Il semble bien que la France de 2021 commence à construire un cadre contraignant et strict pour les crimes sexuels sur mineurs. Grâce au courage des victimes de pédocriminalité et à la pression des associations et des collectifs de protection de l’enfance et féministes, la classe politique est obligée de regarder en face la réalité systémique de ce phénomène criminel et de proposer des solutions pour l’enrayer (...)
Pourquoi poser l’hypothèse que la France était le paradis des pédocriminels ? Ceci est bien moins une hypothèse que l’hyperbole d’une réalité désastreuse sur le manque de protection des mineur.e.s, et je vais m’en expliquer.
a. L’enfant peut toujours être consentant (...)
L’une des mesures principales pour protéger les enfants est la mise en place d’un seuil de non-consentement irréfragable. C’est-à-dire qu’à un certain âge, la société reconnait qu’un.e enfant ne peut être consentant.e à une relation sexuelle avec un adulte, et que celle-ci est automatiquement constitutive d’un viol. Contrairement à de nombreux autres pays européens, la France n’en a pas fixé. (...)
En d’autres termes, un.e magistrat.e peut considérer qu’un.e enfant de 6 ans peut être consentant.e à des relations sexuelles avec un adulte, ou du moins, que son comportement peut faire croire à l’adulte qu’il.elle pouvait être consentant.e. Le viol peut donc ne jamais être reconnu.

-----

_Consignes:_
[A] Veuillez reproduire, dans le texte sur la protection des mineurs, le passage qui s'ouvre sur les mots contenant « a. L’enfant peut » et se termine par « jamais être reconnu. ».
[B] Donnez la suite du texte sur la protection des mineurs, en reprenant après sa dernière phrase.

_Entrées extraites:_

-----

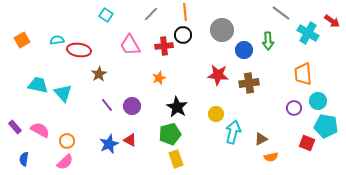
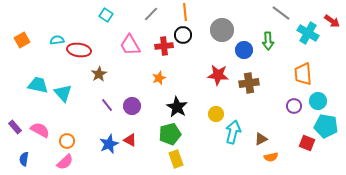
purple circle at (294, 108): moved 2 px up
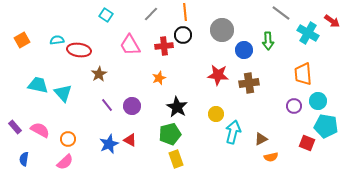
orange circle at (67, 141): moved 1 px right, 2 px up
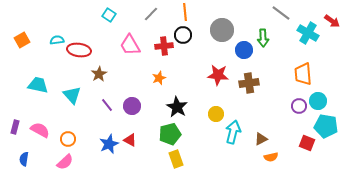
cyan square at (106, 15): moved 3 px right
green arrow at (268, 41): moved 5 px left, 3 px up
cyan triangle at (63, 93): moved 9 px right, 2 px down
purple circle at (294, 106): moved 5 px right
purple rectangle at (15, 127): rotated 56 degrees clockwise
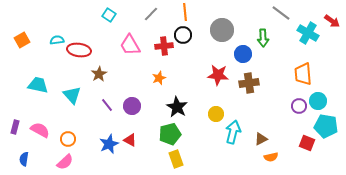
blue circle at (244, 50): moved 1 px left, 4 px down
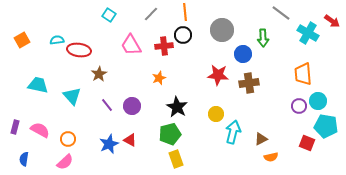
pink trapezoid at (130, 45): moved 1 px right
cyan triangle at (72, 95): moved 1 px down
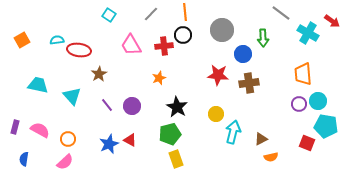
purple circle at (299, 106): moved 2 px up
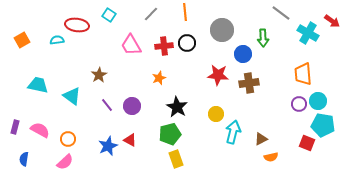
black circle at (183, 35): moved 4 px right, 8 px down
red ellipse at (79, 50): moved 2 px left, 25 px up
brown star at (99, 74): moved 1 px down
cyan triangle at (72, 96): rotated 12 degrees counterclockwise
cyan pentagon at (326, 126): moved 3 px left, 1 px up
blue star at (109, 144): moved 1 px left, 2 px down
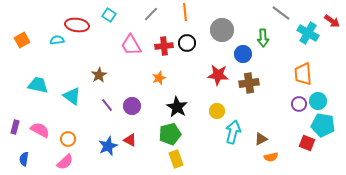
yellow circle at (216, 114): moved 1 px right, 3 px up
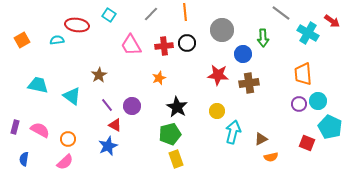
cyan pentagon at (323, 125): moved 7 px right, 2 px down; rotated 15 degrees clockwise
red triangle at (130, 140): moved 15 px left, 15 px up
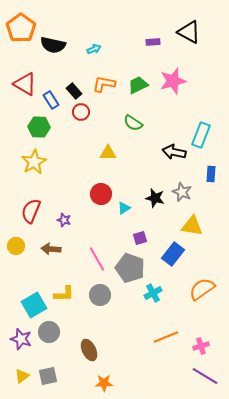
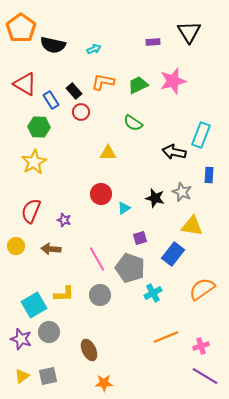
black triangle at (189, 32): rotated 30 degrees clockwise
orange L-shape at (104, 84): moved 1 px left, 2 px up
blue rectangle at (211, 174): moved 2 px left, 1 px down
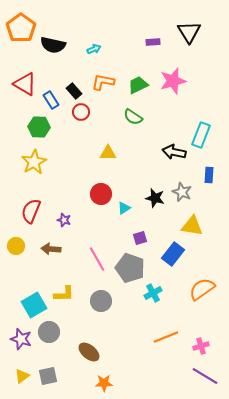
green semicircle at (133, 123): moved 6 px up
gray circle at (100, 295): moved 1 px right, 6 px down
brown ellipse at (89, 350): moved 2 px down; rotated 25 degrees counterclockwise
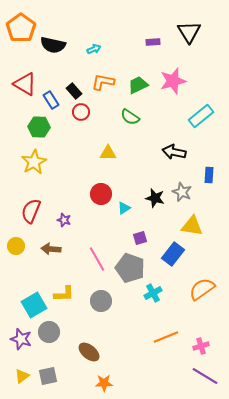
green semicircle at (133, 117): moved 3 px left
cyan rectangle at (201, 135): moved 19 px up; rotated 30 degrees clockwise
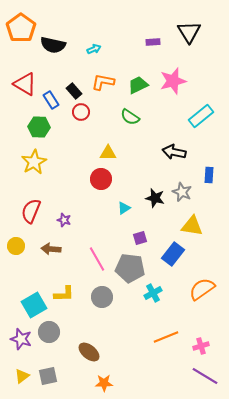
red circle at (101, 194): moved 15 px up
gray pentagon at (130, 268): rotated 12 degrees counterclockwise
gray circle at (101, 301): moved 1 px right, 4 px up
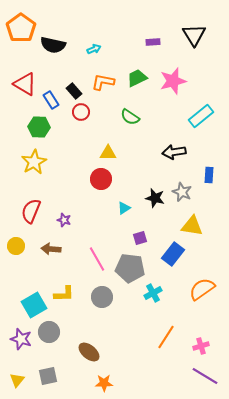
black triangle at (189, 32): moved 5 px right, 3 px down
green trapezoid at (138, 85): moved 1 px left, 7 px up
black arrow at (174, 152): rotated 20 degrees counterclockwise
orange line at (166, 337): rotated 35 degrees counterclockwise
yellow triangle at (22, 376): moved 5 px left, 4 px down; rotated 14 degrees counterclockwise
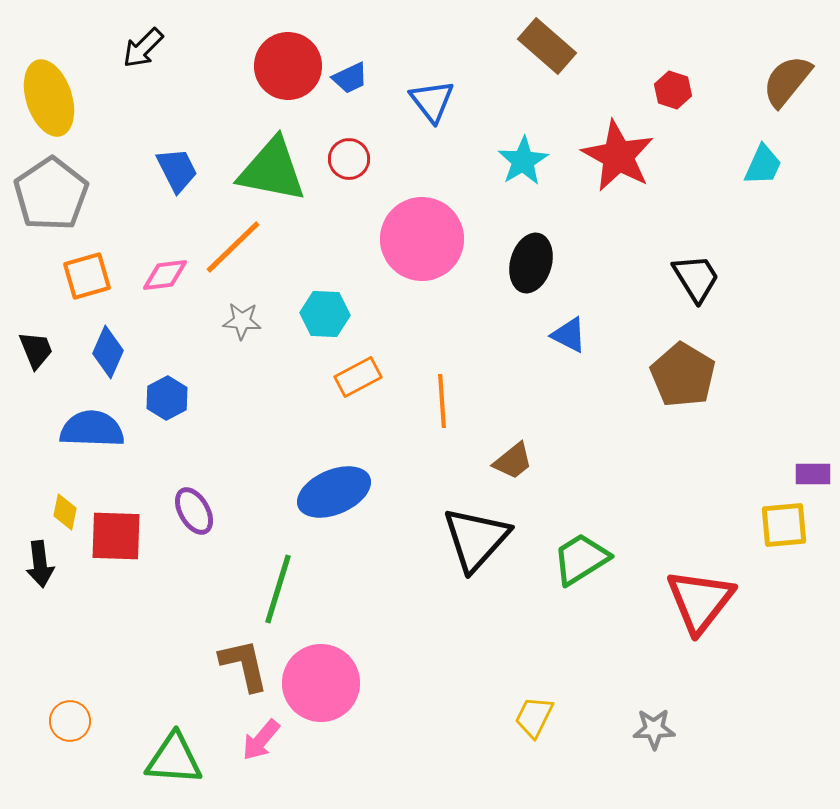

-----

_Réponses par consigne:_
[A]
a. L’enfant peut toujours être consentant (...)
L’une des mesures principales pour protéger les enfants est la mise en place d’un seuil de non-consentement irréfragable. C’est-à-dire qu’à un certain âge, la société reconnait qu’un.e enfant ne peut être consentant.e à une relation sexuelle avec un adulte, et que celle-ci est automatiquement constitutive d’un viol. Contrairement à de nombreux autres pays européens, la France n’en a pas fixé. (...)
En d’autres termes, un.e magistrat.e peut considérer qu’un.e enfant de 6 ans peut être consentant.e à des relations sexuelles avec un adulte, ou du moins, que son comportement peut faire croire à l’adulte qu’il.elle pouvait être consentant.e. Le viol peut donc ne jamais être reconnu.

[B]
Cependant, la reconnaissance d’une possibilité d’un consentement ne veut pas dire que la relation est légale. Selon le droit français, toute relation sexuelle entre un adulte et un.e mineur.e de moins de 15 ans est considérée comme une atteinte sexuelle dont la condamnation est de 7 ans de prison. C’est au juge de décider si l’enfant est consentant ou non, si sa vulnérabilité est réelle et ainsi requalifier l’atteinte sexuelle en viol, ou non (...)
Cette absence de seuil de non-consentement rend la France complice du système pédocriminel qui permet aux agresseurs de continuer d’agresser. Ce vide juridique sexualise le corps des enfants, déresponsabilise les pédocriminels en responsabilisant les mineur.e.s sur leurs attitudes, leurs comportements ou leur inaction dans les interactions sexuelles avec l’adulte, faisant ainsi fi des troubles psychotraumatiques causées par les violences sexuelles. (...)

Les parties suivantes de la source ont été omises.